> [INSTRUCTION]
Reproduce the lines of the items, starting at the first line and ending with the line that contains "van astrologie, leven", with both of those lines included.

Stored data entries
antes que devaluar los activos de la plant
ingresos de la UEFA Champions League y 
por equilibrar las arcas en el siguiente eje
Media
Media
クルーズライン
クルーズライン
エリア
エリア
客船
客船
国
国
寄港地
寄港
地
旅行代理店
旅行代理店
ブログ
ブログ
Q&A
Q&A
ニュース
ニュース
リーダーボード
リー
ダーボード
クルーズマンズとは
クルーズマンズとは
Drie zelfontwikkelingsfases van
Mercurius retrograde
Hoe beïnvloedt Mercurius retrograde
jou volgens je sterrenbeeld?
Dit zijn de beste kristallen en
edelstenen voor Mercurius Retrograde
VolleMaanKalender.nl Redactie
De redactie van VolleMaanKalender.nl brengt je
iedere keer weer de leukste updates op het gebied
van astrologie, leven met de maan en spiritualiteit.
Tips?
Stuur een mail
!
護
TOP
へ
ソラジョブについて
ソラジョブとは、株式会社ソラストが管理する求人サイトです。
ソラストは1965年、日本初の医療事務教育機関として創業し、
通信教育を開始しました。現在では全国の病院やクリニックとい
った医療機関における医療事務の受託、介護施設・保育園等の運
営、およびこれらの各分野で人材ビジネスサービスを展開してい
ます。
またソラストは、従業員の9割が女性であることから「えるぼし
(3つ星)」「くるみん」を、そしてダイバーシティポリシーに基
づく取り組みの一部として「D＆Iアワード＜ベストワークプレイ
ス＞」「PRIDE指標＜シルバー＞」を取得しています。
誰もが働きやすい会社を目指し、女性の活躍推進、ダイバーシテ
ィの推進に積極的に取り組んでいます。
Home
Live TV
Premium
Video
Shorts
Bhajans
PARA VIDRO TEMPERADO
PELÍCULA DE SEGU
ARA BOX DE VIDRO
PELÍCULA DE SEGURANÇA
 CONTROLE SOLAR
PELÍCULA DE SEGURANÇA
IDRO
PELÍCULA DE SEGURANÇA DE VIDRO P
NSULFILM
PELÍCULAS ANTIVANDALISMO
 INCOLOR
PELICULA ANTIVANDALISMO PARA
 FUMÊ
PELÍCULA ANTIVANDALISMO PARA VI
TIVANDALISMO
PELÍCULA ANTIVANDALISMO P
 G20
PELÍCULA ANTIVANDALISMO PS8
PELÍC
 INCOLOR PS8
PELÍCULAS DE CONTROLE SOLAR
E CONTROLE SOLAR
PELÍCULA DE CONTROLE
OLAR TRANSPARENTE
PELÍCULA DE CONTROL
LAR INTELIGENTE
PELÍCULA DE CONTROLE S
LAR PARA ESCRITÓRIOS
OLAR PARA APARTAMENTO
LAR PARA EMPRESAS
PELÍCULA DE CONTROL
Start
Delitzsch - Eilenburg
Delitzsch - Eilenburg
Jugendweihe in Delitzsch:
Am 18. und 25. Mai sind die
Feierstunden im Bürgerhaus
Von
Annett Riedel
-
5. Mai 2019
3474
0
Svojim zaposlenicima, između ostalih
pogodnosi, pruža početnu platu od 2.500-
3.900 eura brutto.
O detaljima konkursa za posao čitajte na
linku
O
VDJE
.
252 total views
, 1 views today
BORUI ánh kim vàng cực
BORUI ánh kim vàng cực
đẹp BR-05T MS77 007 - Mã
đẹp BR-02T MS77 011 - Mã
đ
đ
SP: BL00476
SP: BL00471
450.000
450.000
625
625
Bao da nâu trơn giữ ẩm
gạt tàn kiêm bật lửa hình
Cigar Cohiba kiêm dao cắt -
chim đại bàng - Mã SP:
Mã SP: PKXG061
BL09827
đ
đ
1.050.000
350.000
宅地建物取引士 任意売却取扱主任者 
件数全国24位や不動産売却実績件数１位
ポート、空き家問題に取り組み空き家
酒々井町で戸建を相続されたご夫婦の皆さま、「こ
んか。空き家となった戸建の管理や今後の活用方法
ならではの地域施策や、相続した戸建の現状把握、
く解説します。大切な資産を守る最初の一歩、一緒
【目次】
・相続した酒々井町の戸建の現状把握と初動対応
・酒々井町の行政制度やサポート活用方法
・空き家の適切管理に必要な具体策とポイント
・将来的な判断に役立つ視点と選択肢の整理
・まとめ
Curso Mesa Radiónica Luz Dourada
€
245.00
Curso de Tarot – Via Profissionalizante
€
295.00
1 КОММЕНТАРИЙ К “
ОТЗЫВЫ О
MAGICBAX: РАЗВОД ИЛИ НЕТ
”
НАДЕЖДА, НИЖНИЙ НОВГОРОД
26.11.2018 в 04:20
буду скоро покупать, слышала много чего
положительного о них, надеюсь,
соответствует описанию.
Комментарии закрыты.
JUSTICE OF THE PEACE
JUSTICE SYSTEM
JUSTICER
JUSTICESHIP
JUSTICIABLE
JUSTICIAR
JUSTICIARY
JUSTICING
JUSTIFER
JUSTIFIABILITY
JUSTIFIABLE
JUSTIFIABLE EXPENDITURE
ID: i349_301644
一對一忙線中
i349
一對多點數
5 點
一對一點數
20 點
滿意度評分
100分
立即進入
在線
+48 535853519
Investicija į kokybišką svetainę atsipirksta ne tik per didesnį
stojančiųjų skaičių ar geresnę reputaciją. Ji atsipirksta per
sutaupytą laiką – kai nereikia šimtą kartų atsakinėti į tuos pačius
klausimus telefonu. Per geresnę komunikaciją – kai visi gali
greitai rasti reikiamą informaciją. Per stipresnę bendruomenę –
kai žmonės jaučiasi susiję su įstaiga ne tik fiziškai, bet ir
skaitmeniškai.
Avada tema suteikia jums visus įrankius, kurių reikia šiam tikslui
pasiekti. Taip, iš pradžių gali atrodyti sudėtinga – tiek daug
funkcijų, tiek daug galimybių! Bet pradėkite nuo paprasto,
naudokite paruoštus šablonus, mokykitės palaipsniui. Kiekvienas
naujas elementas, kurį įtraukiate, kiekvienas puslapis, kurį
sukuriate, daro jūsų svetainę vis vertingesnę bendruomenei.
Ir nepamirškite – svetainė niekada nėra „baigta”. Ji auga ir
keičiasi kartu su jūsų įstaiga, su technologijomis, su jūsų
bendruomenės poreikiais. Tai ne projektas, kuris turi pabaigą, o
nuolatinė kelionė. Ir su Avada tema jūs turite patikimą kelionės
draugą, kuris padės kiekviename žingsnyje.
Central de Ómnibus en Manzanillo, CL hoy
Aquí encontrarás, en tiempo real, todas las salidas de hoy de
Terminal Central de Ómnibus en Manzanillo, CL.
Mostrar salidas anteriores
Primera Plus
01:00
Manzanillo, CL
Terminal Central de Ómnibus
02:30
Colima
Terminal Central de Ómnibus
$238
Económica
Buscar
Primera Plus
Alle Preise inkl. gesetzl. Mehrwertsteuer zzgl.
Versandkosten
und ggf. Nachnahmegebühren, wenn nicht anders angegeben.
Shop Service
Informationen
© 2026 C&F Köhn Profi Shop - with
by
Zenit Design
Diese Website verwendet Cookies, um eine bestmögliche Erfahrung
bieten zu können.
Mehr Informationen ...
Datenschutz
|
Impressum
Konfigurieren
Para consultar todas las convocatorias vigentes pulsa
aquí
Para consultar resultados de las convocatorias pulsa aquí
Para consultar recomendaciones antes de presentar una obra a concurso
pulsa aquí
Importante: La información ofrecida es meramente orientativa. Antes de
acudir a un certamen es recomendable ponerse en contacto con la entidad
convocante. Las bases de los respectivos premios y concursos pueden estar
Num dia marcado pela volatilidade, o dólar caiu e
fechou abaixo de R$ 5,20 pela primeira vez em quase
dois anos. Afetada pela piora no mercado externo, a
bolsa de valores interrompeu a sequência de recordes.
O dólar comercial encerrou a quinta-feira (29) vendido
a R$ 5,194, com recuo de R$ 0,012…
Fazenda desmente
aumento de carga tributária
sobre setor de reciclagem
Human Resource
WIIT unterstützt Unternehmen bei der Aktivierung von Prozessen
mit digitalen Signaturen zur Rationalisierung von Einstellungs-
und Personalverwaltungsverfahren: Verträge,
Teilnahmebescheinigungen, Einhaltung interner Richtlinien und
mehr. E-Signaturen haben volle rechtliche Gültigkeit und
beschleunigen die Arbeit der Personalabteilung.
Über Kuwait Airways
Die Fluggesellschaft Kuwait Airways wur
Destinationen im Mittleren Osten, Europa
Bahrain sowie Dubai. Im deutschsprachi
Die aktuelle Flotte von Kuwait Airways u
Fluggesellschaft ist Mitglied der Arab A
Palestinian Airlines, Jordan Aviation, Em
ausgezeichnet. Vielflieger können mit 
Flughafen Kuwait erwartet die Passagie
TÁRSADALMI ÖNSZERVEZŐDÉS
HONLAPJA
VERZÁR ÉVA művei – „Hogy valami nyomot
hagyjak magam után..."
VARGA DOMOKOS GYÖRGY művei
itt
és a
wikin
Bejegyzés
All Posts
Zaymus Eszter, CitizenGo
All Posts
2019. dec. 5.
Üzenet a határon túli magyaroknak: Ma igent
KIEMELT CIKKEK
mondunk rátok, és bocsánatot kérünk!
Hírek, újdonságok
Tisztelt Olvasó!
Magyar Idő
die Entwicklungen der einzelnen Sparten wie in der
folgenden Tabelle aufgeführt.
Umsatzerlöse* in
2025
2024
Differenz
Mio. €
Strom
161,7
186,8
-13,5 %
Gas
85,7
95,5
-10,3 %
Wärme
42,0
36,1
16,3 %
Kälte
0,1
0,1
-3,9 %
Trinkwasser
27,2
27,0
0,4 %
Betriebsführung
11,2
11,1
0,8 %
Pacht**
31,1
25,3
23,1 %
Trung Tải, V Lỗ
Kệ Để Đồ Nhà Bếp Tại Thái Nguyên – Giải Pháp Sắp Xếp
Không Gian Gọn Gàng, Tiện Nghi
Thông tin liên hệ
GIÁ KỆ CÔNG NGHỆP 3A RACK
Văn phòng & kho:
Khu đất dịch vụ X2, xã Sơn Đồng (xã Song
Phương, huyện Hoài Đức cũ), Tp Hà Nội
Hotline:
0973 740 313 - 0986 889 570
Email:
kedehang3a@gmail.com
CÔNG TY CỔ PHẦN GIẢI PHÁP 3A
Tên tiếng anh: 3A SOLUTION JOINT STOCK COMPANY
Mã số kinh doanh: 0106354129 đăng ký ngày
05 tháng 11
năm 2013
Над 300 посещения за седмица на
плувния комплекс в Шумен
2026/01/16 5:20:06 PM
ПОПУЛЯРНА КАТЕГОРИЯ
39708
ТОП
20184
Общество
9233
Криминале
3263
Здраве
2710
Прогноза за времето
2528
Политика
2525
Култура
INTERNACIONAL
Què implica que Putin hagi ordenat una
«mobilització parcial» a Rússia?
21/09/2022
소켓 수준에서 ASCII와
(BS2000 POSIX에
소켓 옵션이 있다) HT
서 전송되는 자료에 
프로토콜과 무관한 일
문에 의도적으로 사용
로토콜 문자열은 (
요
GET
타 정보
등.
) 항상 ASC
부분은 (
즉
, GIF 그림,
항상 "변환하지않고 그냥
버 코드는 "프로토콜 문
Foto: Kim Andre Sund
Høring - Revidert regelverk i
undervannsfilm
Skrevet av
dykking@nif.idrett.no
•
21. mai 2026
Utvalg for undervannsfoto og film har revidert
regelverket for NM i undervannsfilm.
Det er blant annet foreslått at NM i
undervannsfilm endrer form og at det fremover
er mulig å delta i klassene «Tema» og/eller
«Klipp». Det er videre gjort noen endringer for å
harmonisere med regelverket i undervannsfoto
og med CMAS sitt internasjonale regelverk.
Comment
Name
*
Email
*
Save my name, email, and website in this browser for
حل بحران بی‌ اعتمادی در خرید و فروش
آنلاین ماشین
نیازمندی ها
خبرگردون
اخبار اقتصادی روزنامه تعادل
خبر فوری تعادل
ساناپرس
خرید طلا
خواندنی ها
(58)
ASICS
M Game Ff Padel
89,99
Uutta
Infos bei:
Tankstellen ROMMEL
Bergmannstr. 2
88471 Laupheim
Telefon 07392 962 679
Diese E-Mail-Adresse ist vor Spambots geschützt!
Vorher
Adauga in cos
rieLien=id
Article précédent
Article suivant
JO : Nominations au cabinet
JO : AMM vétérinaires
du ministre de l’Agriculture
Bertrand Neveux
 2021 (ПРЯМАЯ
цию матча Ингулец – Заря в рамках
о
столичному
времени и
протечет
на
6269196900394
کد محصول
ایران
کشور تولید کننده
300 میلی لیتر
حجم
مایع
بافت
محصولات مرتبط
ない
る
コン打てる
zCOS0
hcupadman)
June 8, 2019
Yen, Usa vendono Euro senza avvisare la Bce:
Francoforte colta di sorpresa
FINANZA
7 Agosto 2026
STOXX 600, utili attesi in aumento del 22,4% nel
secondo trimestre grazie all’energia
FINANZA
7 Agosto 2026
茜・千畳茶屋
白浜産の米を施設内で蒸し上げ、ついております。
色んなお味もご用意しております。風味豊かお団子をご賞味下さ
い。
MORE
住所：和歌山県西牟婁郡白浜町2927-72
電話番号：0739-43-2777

> [ANSWER SECTION]
antes que devaluar los activos de la plant
ingresos de la UEFA Champions League y 
por equilibrar las arcas en el siguiente eje
Media
Media
クルーズライン
クルーズライン
エリア
エリア
客船
客船
国
国
寄港地
寄港
地
旅行代理店
旅行代理店
ブログ
ブログ
Q&A
Q&A
ニュース
ニュース
リーダーボード
リー
ダーボード
クルーズマンズとは
クルーズマンズとは
Drie zelfontwikkelingsfases van
Mercurius retrograde
Hoe beïnvloedt Mercurius retrograde
jou volgens je sterrenbeeld?
Dit zijn de beste kristallen en
edelstenen voor Mercurius Retrograde
VolleMaanKalender.nl Redactie
De redactie van VolleMaanKalender.nl brengt je
iedere keer weer de leukste updates op het gebied
van astrologie, leven met de maan en spiritualiteit.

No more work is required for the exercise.